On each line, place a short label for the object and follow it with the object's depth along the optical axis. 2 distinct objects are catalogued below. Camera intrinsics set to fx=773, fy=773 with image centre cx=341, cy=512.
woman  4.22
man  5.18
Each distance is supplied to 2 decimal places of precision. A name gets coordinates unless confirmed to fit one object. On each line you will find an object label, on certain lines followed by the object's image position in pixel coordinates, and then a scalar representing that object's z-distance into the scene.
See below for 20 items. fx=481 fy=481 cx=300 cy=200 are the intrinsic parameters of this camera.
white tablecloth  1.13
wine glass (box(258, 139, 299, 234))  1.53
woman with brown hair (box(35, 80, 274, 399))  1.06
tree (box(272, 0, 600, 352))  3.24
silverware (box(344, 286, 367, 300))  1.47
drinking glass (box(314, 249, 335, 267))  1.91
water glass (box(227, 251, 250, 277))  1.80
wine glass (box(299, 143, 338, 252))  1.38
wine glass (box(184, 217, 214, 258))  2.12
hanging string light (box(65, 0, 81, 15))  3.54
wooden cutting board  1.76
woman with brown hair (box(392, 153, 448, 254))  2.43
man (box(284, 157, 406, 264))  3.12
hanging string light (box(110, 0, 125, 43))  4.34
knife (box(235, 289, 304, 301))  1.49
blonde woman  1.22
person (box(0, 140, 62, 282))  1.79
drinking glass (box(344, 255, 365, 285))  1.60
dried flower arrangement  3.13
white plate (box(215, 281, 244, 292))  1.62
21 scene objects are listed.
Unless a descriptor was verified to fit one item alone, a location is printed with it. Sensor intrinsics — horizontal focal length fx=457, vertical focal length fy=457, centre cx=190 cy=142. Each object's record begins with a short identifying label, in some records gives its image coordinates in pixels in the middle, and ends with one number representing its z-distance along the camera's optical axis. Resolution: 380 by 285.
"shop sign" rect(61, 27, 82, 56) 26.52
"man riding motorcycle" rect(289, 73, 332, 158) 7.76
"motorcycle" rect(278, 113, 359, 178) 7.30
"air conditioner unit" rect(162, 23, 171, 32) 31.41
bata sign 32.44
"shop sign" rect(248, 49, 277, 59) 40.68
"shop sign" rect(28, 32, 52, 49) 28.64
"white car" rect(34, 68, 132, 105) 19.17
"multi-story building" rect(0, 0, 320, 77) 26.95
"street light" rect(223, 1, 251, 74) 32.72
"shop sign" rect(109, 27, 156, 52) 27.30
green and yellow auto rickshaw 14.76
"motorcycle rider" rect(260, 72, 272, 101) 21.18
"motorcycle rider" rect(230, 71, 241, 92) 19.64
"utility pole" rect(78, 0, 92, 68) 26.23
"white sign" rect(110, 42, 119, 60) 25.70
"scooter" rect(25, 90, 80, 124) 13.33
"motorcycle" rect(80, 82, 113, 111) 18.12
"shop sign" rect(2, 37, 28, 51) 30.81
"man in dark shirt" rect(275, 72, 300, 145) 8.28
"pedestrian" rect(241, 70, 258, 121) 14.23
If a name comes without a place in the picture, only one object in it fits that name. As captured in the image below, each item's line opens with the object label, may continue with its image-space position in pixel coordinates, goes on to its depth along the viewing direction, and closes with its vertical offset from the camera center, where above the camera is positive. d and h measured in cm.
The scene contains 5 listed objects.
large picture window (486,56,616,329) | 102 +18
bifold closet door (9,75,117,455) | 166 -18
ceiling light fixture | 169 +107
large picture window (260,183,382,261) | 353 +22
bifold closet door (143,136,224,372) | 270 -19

- _What the task requires_
Your task is to reproduce each entry exactly.

- _Task response_
On each line, place a short label for the object and follow it with the object's depth along the optical axis. 2 distinct objects are catalogued below. Camera intrinsics set to fx=773, fy=773 with image centre cx=341, cy=512.
woman  4.22
man  5.18
Each distance is supplied to 2 decimal places of precision. A name gets coordinates unless confirmed to fit one object. On each line you will find an object label, on certain lines followed by the object's image position in pixel coordinates, and then a scalar representing that object's z-distance into the scene.
See below for 20 items. fx=481 fy=481 cx=300 cy=200 are the intrinsic parameters of this camera.
white tablecloth  1.13
wine glass (box(258, 139, 299, 234))  1.53
woman with brown hair (box(35, 80, 274, 399))  1.06
tree (box(272, 0, 600, 352))  3.24
silverware (box(344, 286, 367, 300))  1.47
drinking glass (box(314, 249, 335, 267))  1.91
water glass (box(227, 251, 250, 277))  1.80
wine glass (box(299, 143, 338, 252))  1.38
wine glass (box(184, 217, 214, 258))  2.12
hanging string light (box(65, 0, 81, 15))  3.54
wooden cutting board  1.76
woman with brown hair (box(392, 153, 448, 254))  2.43
man (box(284, 157, 406, 264))  3.12
hanging string light (box(110, 0, 125, 43))  4.34
knife (box(235, 289, 304, 301))  1.49
blonde woman  1.22
person (box(0, 140, 62, 282))  1.79
drinking glass (box(344, 255, 365, 285))  1.60
dried flower arrangement  3.13
white plate (box(215, 281, 244, 292))  1.62
21 scene objects are listed.
Unless a descriptor was verified to fit one item alone, a location is printed with it. Sensor intrinsics — horizontal focal length fx=457, vertical focal length fy=457, centre cx=190 cy=142. Each object's record begins with a short identifying label, in some records gives its image coordinates in pixels in the middle, and ends with one number representing its z-distance along the camera's optical axis. Resolution: 380 by 285.
"shop sign" rect(61, 27, 82, 56) 26.52
"man riding motorcycle" rect(289, 73, 332, 158) 7.76
"motorcycle" rect(278, 113, 359, 178) 7.30
"air conditioner unit" rect(162, 23, 171, 32) 31.41
bata sign 32.44
"shop sign" rect(248, 49, 277, 59) 40.68
"shop sign" rect(28, 32, 52, 49) 28.64
"white car" rect(34, 68, 132, 105) 19.17
"multi-story building" rect(0, 0, 320, 77) 26.95
"street light" rect(223, 1, 251, 74) 32.72
"shop sign" rect(109, 27, 156, 52) 27.30
green and yellow auto rickshaw 14.76
"motorcycle rider" rect(260, 72, 272, 101) 21.18
"motorcycle rider" rect(230, 71, 241, 92) 19.64
"utility pole" rect(78, 0, 92, 68) 26.23
"white sign" rect(110, 42, 119, 60) 25.70
"scooter" rect(25, 90, 80, 124) 13.33
"motorcycle" rect(80, 82, 113, 111) 18.12
"shop sign" rect(2, 37, 28, 51) 30.81
"man in dark shirt" rect(275, 72, 300, 145) 8.28
"pedestrian" rect(241, 70, 258, 121) 14.23
If a name comes without a place in the picture, only one object in it fits that name. As captured in the image below, each item's line opens with the object label, may continue with its image-space position in pixel coordinates, goes on to its depth along the viewing direction, and closes with its vertical offset from the camera center, where above the camera is positive. d and h measured in cm.
The scene contains 5 listed objects.
large picture window (486,56,616,329) | 102 +18
bifold closet door (9,75,117,455) | 166 -18
ceiling light fixture | 169 +107
large picture window (260,183,382,261) | 353 +22
bifold closet door (143,136,224,372) | 270 -19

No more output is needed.